First screened at the 2016 Galway Film Festival, the film received a limited cinema distribution in Ireland in September 2016. It had simultaneous worldwide distribution on Netflix and in several US iPic Theaters during October 2016. It won three Irish Film & Television Awards, including Best Director.
The film opens with the assassination of Congolese Prime Minister Patrice Lumumba and the outbreak of civil war. As the prosperous mineral State of Katanga secedes under Moise Tshombe, United Nations Secretary-General Dag Hammarskjöld assigns Conor Cruise O'Brien to head up a UN peacekeeping mission.
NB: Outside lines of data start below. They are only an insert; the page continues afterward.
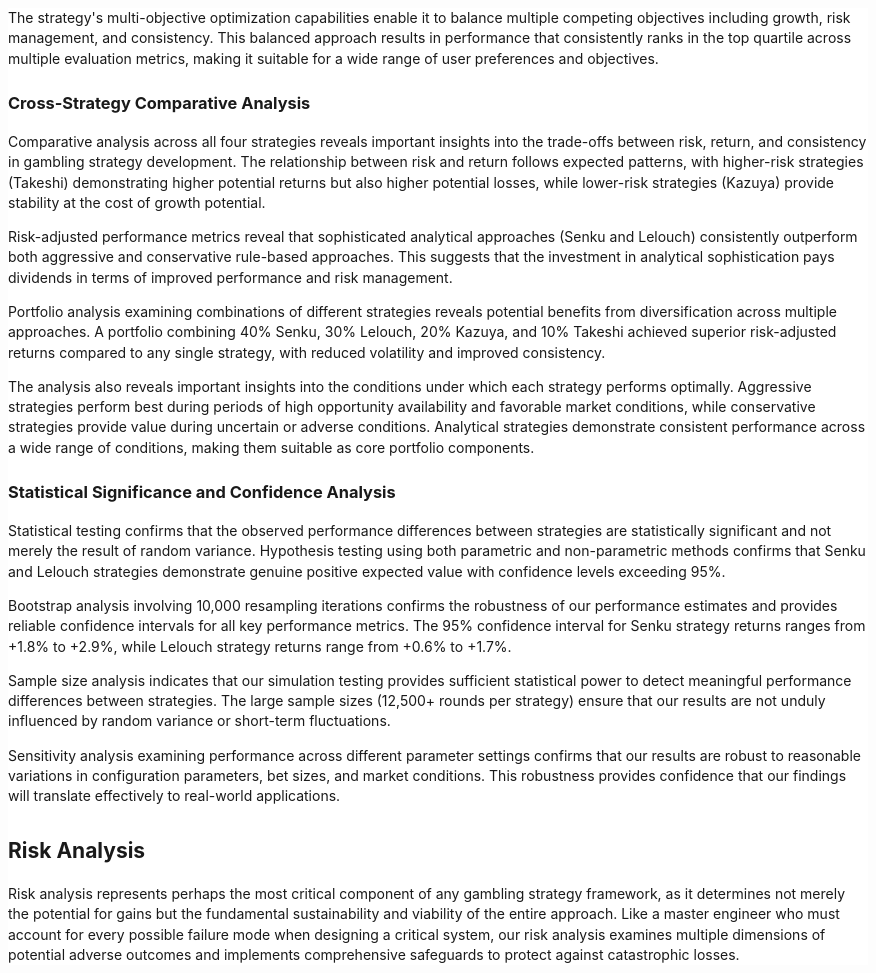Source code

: The strategy's multi-objective optimization capabilities enable it to balance multiple competing objectives including growth, risk management, and consistency. This balanced approach results in performance that consistently ranks in the top quartile across multiple evaluation metrics, making it suitable for a wide range of user preferences and objectives.

### Cross-Strategy Comparative Analysis

Comparative analysis across all four strategies reveals important insights into the trade-offs between risk, return, and consistency in gambling strategy development. The relationship between risk and return follows expected patterns, with higher-risk strategies (Takeshi) demonstrating higher potential returns but also higher potential losses, while lower-risk strategies (Kazuya) provide stability at the cost of growth potential.

Risk-adjusted performance metrics reveal that sophisticated analytical approaches (Senku and Lelouch) consistently outperform both aggressive and conservative rule-based approaches. This suggests that the investment in analytical sophistication pays dividends in terms of improved performance and risk management.

Portfolio analysis examining combinations of different strategies reveals potential benefits from diversification across multiple approaches. A portfolio combining 40% Senku, 30% Lelouch, 20% Kazuya, and 10% Takeshi achieved superior risk-adjusted returns compared to any single strategy, with reduced volatility and improved consistency.

The analysis also reveals important insights into the conditions under which each strategy performs optimally. Aggressive strategies perform best during periods of high opportunity availability and favorable market conditions, while conservative strategies provide value during uncertain or adverse conditions. Analytical strategies demonstrate consistent performance across a wide range of conditions, making them suitable as core portfolio components.

### Statistical Significance and Confidence Analysis

Statistical testing confirms that the observed performance differences between strategies are statistically significant and not merely the result of random variance. Hypothesis testing using both parametric and non-parametric methods confirms that Senku and Lelouch strategies demonstrate genuine positive expected value with confidence levels exceeding 95%.

Bootstrap analysis involving 10,000 resampling iterations confirms the robustness of our performance estimates and provides reliable confidence intervals for all key performance metrics. The 95% confidence interval for Senku strategy returns ranges from +1.8% to +2.9%, while Lelouch strategy returns range from +0.6% to +1.7%.

Sample size analysis indicates that our simulation testing provides sufficient statistical power to detect meaningful performance differences between strategies. The large sample sizes (12,500+ rounds per strategy) ensure that our results are not unduly influenced by random variance or short-term fluctuations.

Sensitivity analysis examining performance across different parameter settings confirms that our results are robust to reasonable variations in configuration parameters, bet sizes, and market conditions. This robustness provides confidence that our findings will translate effectively to real-world applications.

## Risk Analysis

Risk analysis represents perhaps the most critical component of any gambling strategy framework, as it determines not merely the potential for gains but the fundamental sustainability and viability of the entire approach. Like a master engineer who must account for every possible failure mode when designing a critical system, our risk analysis examines multiple dimensions of potential adverse outcomes and implements comprehensive safeguards to protect against catastrophic losses.
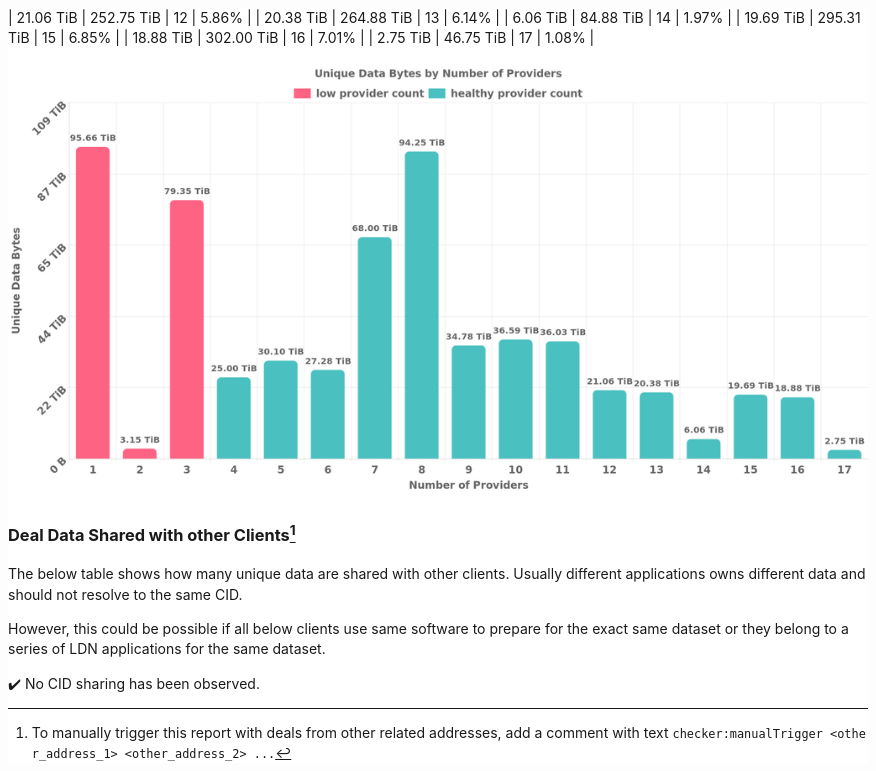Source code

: |        21.06 TiB |       252.75 TiB |                  12 |           5.86% |
|        20.38 TiB |       264.88 TiB |                  13 |           6.14% |
|         6.06 TiB |        84.88 TiB |                  14 |           1.97% |
|        19.69 TiB |       295.31 TiB |                  15 |           6.85% |
|        18.88 TiB |       302.00 TiB |                  16 |           7.01% |
|         2.75 TiB |        46.75 TiB |                  17 |           1.08% |

<img src="https://raw.githubusercontent.com/data-preservation-programs/filplus-checker-assets/main/filecoin-project/filecoin-plus-large-datasets/issues/2113/1697018535112.png"/>

### Deal Data Shared with other Clients[^3]
The below table shows how many unique data are shared with other clients.
Usually different applications owns different data and should not resolve to the same CID.

However, this could be possible if all below clients use same software to prepare for the exact same dataset or they belong to a series of LDN applications for the same dataset.

✔️ No CID sharing has been observed.

[^1]: To manually trigger this report, add a comment with text `checker:manualTrigger`

[^2]: Deals from those addresses are combined into this report as they are specified with `checker:manualTrigger`

[^3]: To manually trigger this report with deals from other related addresses, add a comment with text `checker:manualTrigger <other_address_1> <other_address_2> ...`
Privately, Hammarskjöld tells O'Brien that the Katanga crisis could potentially trigger World War III and orders the Irish diplomat to take offensive action.
Meanwhile, Irish Army Commandant Pat Quinlan commands an infantry company of Irish peacekeepers who arrive at the UN compound near Jadotville. After examining the compound, Quinlan decides that it is wide open to attack and orders his men to dig trenches and defensive fighting positions.
While buying food in the nearest town, Quinlan meets French mercenary Rene Faulques, hired by the mining companies allied to Tshombe's government. Afterwards, he visits the estate of a Belgian colonist, Madam LaFongagne, who tells him that Jadotville contains the world's richest uranium deposits.
Meanwhile, O'Brien orders UN forces to launch an attack against Government buildings held by the Katangese in Elizabethville. While Indian peacekeepers are attempting to seize the city's radio station, 30 unarmed Katangese are killed by gunfire and grenades. O'Brien orders the incident to be swept under the rug.
In retaliation, Faulques receives orders to attack Jadotville. Katangese forces and mercenaries under Faulques' command attack and besiege the Irish. During a brief ceasefire, Faulques vainly demands Quinlan's surrender.
Quinlan refuses, and his company is attacked repeatedly in separate waves by the Katangese and mercenary forces. They kill 300 enemy soldiers and wound 1,000 enemy soldiers, with zero deaths and only 16 wounded for the Irish.
After many extended waves of battle, the Irish company is forced to surrender to Faulques's troops after running out of ammunition. They are held in a Katangese prison for about a month, then are freed in a prisoner exchange deal and are allowed to go home.